REQUIREMENT
Search the records for "Steven" and copy each line that holds it.

EXTRACTED INFORMATION below:

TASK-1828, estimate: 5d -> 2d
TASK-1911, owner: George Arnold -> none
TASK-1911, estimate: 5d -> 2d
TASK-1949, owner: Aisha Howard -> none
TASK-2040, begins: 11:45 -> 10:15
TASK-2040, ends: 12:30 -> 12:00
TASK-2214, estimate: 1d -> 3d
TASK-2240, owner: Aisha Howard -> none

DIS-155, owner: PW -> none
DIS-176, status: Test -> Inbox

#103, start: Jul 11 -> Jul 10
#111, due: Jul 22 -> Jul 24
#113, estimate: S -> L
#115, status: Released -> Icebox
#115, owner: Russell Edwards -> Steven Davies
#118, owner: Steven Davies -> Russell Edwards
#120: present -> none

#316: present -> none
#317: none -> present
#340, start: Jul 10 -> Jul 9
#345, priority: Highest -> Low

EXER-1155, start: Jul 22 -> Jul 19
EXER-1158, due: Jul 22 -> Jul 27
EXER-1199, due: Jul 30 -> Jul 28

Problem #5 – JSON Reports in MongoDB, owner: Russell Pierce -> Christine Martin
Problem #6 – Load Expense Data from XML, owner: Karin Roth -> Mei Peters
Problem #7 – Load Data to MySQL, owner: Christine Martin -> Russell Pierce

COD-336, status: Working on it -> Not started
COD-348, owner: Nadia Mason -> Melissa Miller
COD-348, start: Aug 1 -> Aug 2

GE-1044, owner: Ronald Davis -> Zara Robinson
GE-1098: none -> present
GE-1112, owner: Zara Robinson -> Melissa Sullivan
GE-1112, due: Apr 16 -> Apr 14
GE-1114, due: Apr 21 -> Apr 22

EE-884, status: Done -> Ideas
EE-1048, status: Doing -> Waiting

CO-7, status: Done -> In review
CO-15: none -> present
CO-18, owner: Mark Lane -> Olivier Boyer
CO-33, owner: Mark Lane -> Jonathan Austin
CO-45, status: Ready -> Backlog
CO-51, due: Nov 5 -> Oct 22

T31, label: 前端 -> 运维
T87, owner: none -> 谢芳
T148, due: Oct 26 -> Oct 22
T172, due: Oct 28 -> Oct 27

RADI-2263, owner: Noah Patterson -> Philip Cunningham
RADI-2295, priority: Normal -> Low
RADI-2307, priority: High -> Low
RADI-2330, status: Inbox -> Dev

End of EXTRACTED INFORMATION.

THE ANSWER
#115, owner: Russell Edwards -> Steven Davies
#118, owner: Steven Davies -> Russell Edwards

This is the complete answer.